Why Does This Matter?
Underlying racial biases within AI systems are detrimental to society, customers, constituents, members, and companies as well as modern technology itself. From companies at the top of the tech industry like Google and Facebook to AI systems like COMPAS, technologies can suffer from racial data bias, causing skewed search results, incorrect forecasts, and ultimately mimicking, creating, and modeling biases that result in end users making misinformed decisions.
Beating Bias With Equity & Diversity
While it is difficult to fully eradicate data bias considering the degree to which AI and data are built into complex social systems, there are several crucial steps and actions businesses can take to mitigate bias and avoid its negative impacts on customers, society, and the bottom line.
- Hire a diverse team. A diverse team will force individuals to think through issues more, be inclusive of different views, and promote a comprehensive outcome. Diverse teams lead to less data bias, as they are able to talk through issues together.
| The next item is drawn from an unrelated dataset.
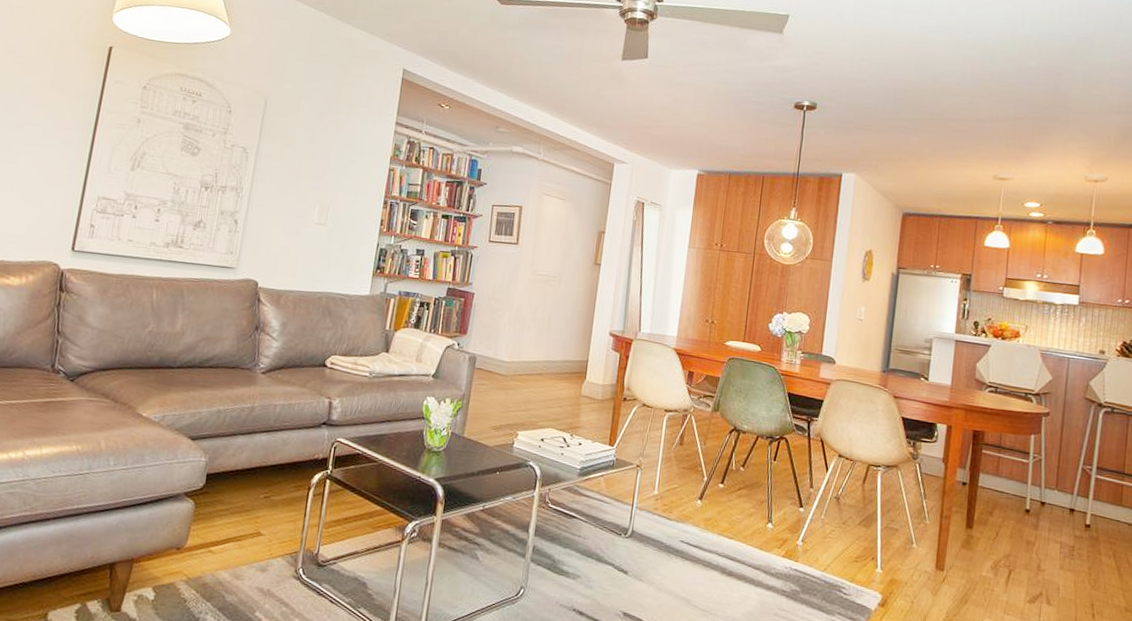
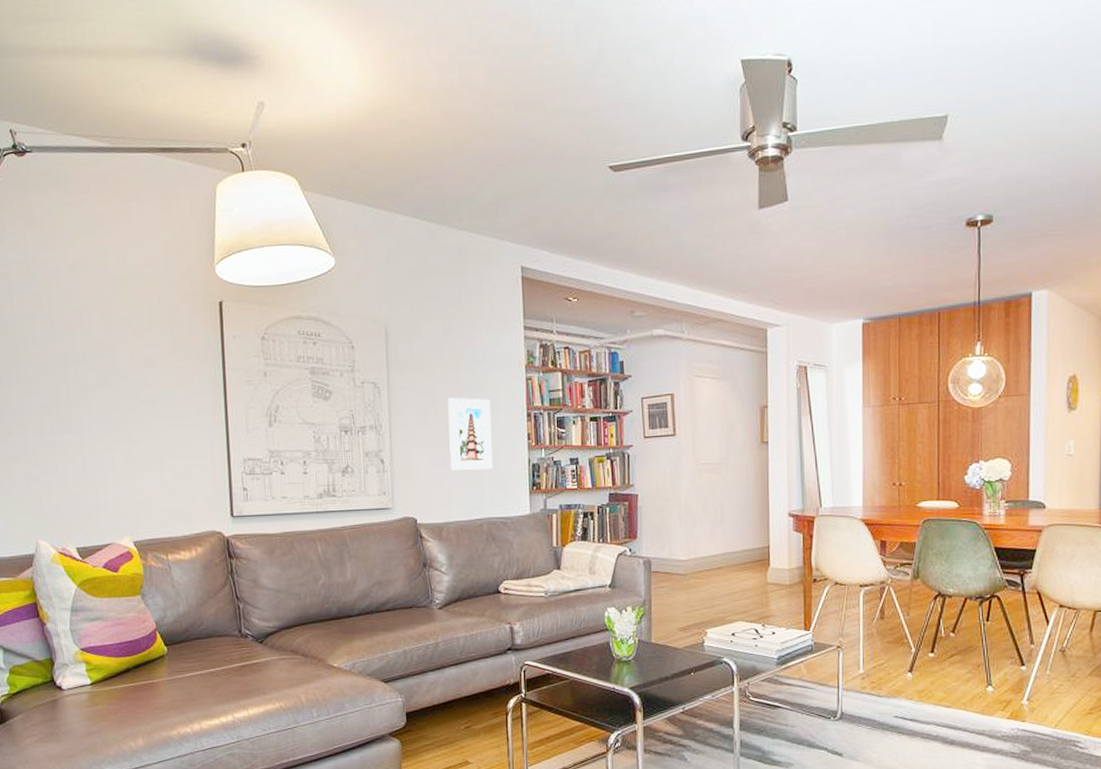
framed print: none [301,173,352,248] -> present [447,397,493,471]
This allows for different views to be incorporated into algorithms and AI systems (e.g., the ProPublica case) to help mitigate data bias.
- Structure data analysis to allow for different opinions. Data gathering methods present another important opportunity to mitigate bias in data. There are multiple correct though different ways to view a single dataset, many of which are often missed in teams that consist predominantly of only one demographic group. Structuring teams and analysis processes to enable analysts from different backgrounds to share their diverse interpretations and analyses broadens the scope of possible methods and interpretations, thereby reducing the likelihood of bias in the data and data processes.
- Include data from diverse sources and use diverse datasets. Regardless of how data is analyzed and interpreted by a diverse team, without the right data, diverse datasets, and enough data, bias will inevitably creep into the dataset. Incorporating data from diverse sources and utilizing datasets that represent a diverse population for a more comprehensive, 360-degree view mitigates the risks of different biases within and between individual datasets and ensures that data models are more flexible and representative.
- Consider ALL end users and ALL of those affected. Data must relate to the target population. The decisions being made based on the data may be directed at particular segments of a population, in which case attention should be paid to the data from members of those segments. In the case of King County, doing so would have prevented the county from spending time and money developing a tool that ultimately did not meet the needs of the target population. On the other hand, if data is being used to make decisions that affect large and diverse groups of people, the data used should be representative of that diversity.
Bias is nearly impossible to eradicate from decisions and data entirely, but being conscious of diversity, equity, and inclusion can help restrain the effects of bias while also saving decision makers time and money.